[Dataset entries]
┏━━
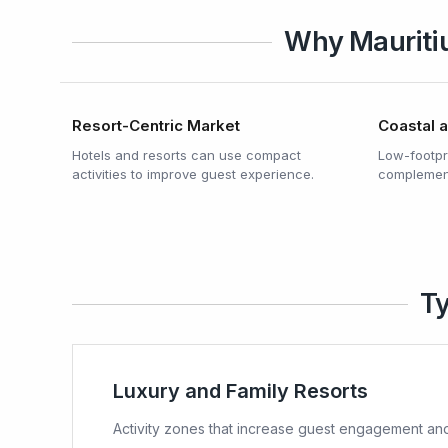
Why Mauritiu
Resort-Centric Market
Coastal 
Hotels and resorts can use compact
Low-footpri
activities to improve guest experience.
complement
Ty
Luxury and Family Resorts
Activity zones that increase guest engagement and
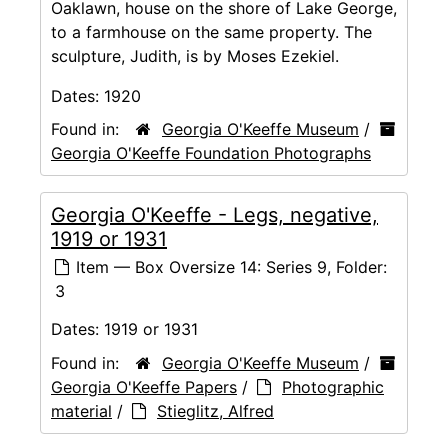
Oaklawn, house on the shore of Lake George,
to a farmhouse on the same property. The
sculpture, Judith, is by Moses Ezekiel.
Dates:
1920
Found in:
Georgia O'Keeffe Museum
/
Georgia O'Keeffe Foundation Photographs
Georgia O'Keeffe - Legs, negative,
1919 or 1931
Item — Box Oversize 14: Series 9, Folder:
3
Dates:
1919 or 1931
Found in:
Georgia O'Keeffe Museum
/
Georgia O'Keeffe Papers
/
Photographic
material
/
Stieglitz, Alfred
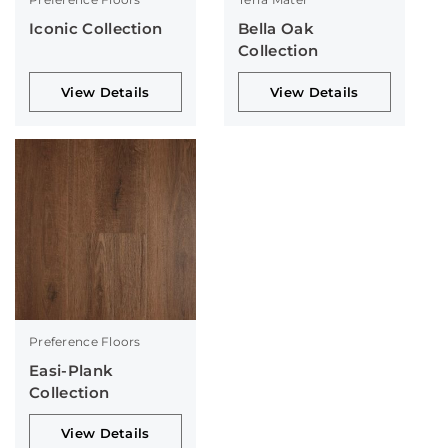
Iconic Collection
Bella Oak
Collection
View Details
View Details
Preference Floors
Easi-Plank
Collection
View Details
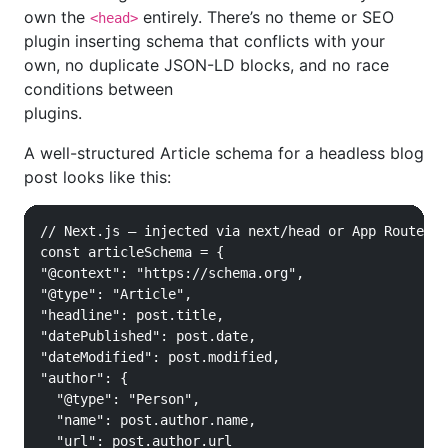
own the
entirely. There’s no theme or SEO
<head>
plugin inserting schema that conflicts with your
own, no duplicate JSON-LD blocks, and no race
conditions between
plugins.
A well-structured Article schema for a headless blog
post looks like this:
// Next.js — injected via next/head or App Router m
const articleSchema = {

"@context": "https://schema.org",

"@type": "Article",

"headline": post.title,

"datePublished": post.date,

"dateModified": post.modified,

"author": {

  "@type": "Person",

  "name": post.author.name,

  "url": post.author.url
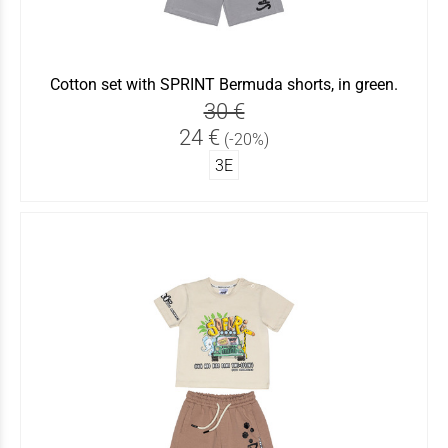
Cotton set with SPRINT Bermuda shorts, in green.
30 €
24 €
(-20%)
3Ε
┗━━
◆ **TASK DIRECTIONS**: Give back every record exactly, dropping its pictures.

◆ **RESPONSE TO THE EXERCISE**:
Why Mauritiu
Resort-Centric Market
Coastal 
Hotels and resorts can use compact
Low-footpri
activities to improve guest experience.
complement
Ty
Luxury and Family Resorts
Activity zones that increase guest engagement and
Oaklawn, house on the shore of Lake George,
to a farmhouse on the same property. The
sculpture, Judith, is by Moses Ezekiel.
Dates:
1920
Found in:
Georgia O'Keeffe Museum
/
Georgia O'Keeffe Foundation Photographs
Georgia O'Keeffe - Legs, negative,
1919 or 1931
Item — Box Oversize 14: Series 9, Folder:
3
Dates:
1919 or 1931
Found in:
Georgia O'Keeffe Museum
/
Georgia O'Keeffe Papers
/
Photographic
material
/
Stieglitz, Alfred
Iconic Collection
Bella Oak
Collection
View Details
View Details
Preference Floors
Easi-Plank
Collection
View Details
own the
entirely. There’s no theme or SEO
<head>
plugin inserting schema that conflicts with your
own, no duplicate JSON-LD blocks, and no race
conditions between
plugins.
A well-structured Article schema for a headless blog
post looks like this:
// Next.js — injected via next/head or App Router m
const articleSchema = {

"@context": "https://schema.org",

"@type": "Article",

"headline": post.title,

"datePublished": post.date,

"dateModified": post.modified,

"author": {

  "@type": "Person",

  "name": post.author.name,

  "url": post.author.url
Cotton set with SPRINT Bermuda shorts, in green.
30 €
24 €
(-20%)
3Ε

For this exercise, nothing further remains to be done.